- **Directions**: Reproduce word for word, from the entries below, the line with "Public Health Advisor", the line with "Orthodox Soteriology: Theōsis", and every line between them, and nothing more.

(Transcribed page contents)

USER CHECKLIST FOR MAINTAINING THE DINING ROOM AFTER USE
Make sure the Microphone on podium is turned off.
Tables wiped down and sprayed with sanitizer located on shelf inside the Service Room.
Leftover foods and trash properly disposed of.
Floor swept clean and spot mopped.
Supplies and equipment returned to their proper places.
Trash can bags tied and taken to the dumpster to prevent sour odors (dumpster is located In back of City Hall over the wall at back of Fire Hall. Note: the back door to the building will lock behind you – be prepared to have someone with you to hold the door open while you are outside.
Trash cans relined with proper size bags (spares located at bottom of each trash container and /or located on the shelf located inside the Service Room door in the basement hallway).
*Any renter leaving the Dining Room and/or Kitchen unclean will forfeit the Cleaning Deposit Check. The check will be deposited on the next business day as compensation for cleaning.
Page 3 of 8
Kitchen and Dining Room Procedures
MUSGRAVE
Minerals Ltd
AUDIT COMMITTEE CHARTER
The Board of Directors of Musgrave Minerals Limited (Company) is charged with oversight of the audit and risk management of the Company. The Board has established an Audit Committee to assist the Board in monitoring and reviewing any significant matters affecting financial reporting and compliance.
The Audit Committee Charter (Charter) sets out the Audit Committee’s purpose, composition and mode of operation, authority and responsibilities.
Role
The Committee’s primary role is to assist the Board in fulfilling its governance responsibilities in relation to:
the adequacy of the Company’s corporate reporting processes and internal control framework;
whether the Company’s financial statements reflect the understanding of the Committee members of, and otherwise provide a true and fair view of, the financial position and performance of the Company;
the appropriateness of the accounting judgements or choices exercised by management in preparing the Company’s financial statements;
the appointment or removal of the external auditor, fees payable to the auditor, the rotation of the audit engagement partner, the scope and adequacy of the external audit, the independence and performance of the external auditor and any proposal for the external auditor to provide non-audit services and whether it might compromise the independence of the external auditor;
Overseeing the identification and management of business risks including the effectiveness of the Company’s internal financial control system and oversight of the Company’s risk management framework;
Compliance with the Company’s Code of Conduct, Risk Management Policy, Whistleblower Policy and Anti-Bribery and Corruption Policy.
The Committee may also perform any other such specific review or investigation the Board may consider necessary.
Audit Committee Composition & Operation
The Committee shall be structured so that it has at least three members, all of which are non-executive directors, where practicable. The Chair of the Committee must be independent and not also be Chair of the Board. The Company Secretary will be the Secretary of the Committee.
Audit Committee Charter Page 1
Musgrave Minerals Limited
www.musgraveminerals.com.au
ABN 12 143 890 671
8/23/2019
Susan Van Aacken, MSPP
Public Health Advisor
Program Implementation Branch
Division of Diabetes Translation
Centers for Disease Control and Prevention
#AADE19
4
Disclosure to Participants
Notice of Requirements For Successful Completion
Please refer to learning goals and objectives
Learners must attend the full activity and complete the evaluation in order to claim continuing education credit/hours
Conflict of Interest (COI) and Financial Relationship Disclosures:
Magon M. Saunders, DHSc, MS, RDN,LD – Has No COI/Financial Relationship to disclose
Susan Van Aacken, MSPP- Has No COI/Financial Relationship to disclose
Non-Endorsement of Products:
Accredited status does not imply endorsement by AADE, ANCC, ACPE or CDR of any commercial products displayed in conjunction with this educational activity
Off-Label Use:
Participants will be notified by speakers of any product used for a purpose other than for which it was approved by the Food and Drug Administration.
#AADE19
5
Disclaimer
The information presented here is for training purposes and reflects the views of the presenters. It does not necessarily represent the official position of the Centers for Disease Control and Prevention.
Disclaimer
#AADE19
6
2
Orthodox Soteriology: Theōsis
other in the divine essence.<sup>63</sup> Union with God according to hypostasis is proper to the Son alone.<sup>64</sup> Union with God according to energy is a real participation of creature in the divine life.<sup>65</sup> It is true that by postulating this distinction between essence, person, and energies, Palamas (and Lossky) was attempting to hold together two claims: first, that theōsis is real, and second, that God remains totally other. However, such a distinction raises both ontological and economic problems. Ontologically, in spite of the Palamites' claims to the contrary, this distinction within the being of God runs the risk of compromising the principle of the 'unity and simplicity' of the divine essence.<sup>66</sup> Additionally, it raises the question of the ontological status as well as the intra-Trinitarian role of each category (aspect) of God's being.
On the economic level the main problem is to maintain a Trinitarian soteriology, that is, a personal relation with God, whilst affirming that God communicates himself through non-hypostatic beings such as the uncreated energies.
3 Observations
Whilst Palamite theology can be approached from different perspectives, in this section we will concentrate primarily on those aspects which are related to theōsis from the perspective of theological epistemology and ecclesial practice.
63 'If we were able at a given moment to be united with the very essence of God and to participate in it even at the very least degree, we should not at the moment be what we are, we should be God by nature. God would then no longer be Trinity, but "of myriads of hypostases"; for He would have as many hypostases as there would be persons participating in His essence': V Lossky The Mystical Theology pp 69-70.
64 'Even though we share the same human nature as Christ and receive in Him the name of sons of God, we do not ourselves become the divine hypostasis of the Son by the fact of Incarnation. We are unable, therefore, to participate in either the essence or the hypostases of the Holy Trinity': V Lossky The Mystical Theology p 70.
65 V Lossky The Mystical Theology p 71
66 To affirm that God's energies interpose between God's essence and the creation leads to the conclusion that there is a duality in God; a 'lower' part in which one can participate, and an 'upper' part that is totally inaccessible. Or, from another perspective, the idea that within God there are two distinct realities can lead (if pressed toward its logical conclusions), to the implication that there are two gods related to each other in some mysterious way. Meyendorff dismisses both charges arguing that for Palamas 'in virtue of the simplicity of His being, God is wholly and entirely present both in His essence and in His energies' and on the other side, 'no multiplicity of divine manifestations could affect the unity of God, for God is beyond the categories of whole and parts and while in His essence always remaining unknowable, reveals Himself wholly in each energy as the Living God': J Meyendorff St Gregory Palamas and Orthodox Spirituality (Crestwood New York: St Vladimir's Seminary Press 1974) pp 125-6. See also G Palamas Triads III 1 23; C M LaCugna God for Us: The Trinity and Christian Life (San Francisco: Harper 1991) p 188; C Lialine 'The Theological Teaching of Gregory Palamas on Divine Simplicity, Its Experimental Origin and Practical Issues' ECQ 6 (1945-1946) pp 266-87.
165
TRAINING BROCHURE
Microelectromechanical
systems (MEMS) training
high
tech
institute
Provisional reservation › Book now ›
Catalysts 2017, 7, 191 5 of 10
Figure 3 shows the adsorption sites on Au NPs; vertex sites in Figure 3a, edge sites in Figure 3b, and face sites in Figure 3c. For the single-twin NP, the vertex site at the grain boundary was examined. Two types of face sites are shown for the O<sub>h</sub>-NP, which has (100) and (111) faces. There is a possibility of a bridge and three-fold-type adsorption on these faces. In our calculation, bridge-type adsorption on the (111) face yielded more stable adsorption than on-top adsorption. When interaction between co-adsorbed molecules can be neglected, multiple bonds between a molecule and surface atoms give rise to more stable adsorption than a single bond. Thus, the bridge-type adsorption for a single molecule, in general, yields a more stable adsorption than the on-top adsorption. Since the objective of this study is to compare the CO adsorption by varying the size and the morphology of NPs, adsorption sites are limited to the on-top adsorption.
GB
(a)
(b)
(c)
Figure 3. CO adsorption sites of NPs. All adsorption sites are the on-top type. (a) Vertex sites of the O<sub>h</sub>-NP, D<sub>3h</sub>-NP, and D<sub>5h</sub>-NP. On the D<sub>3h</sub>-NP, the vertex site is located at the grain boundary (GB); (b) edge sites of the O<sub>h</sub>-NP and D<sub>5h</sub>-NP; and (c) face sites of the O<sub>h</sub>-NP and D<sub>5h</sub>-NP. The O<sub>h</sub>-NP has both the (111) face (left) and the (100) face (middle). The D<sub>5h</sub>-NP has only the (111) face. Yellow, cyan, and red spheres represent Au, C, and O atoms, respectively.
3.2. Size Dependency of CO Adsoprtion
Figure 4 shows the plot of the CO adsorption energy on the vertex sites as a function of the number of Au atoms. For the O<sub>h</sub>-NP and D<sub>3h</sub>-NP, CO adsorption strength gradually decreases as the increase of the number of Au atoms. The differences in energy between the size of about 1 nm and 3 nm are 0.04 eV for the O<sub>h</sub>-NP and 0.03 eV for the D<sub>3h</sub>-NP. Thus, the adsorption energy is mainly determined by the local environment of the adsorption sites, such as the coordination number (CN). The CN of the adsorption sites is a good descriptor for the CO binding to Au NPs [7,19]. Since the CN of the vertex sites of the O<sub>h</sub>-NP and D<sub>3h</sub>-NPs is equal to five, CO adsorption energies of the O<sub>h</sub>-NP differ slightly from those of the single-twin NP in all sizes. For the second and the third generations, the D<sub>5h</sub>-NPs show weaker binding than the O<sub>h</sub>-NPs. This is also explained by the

- **Output**:
Public Health Advisor
Program Implementation Branch
Division of Diabetes Translation
Centers for Disease Control and Prevention
#AADE19
4
Disclosure to Participants
Notice of Requirements For Successful Completion
Please refer to learning goals and objectives
Learners must attend the full activity and complete the evaluation in order to claim continuing education credit/hours
Conflict of Interest (COI) and Financial Relationship Disclosures:
Magon M. Saunders, DHSc, MS, RDN,LD – Has No COI/Financial Relationship to disclose
Susan Van Aacken, MSPP- Has No COI/Financial Relationship to disclose
Non-Endorsement of Products:
Accredited status does not imply endorsement by AADE, ANCC, ACPE or CDR of any commercial products displayed in conjunction with this educational activity
Off-Label Use:
Participants will be notified by speakers of any product used for a purpose other than for which it was approved by the Food and Drug Administration.
#AADE19
5
Disclaimer
The information presented here is for training purposes and reflects the views of the presenters. It does not necessarily represent the official position of the Centers for Disease Control and Prevention.
Disclaimer
#AADE19
6
2
Orthodox Soteriology: Theōsis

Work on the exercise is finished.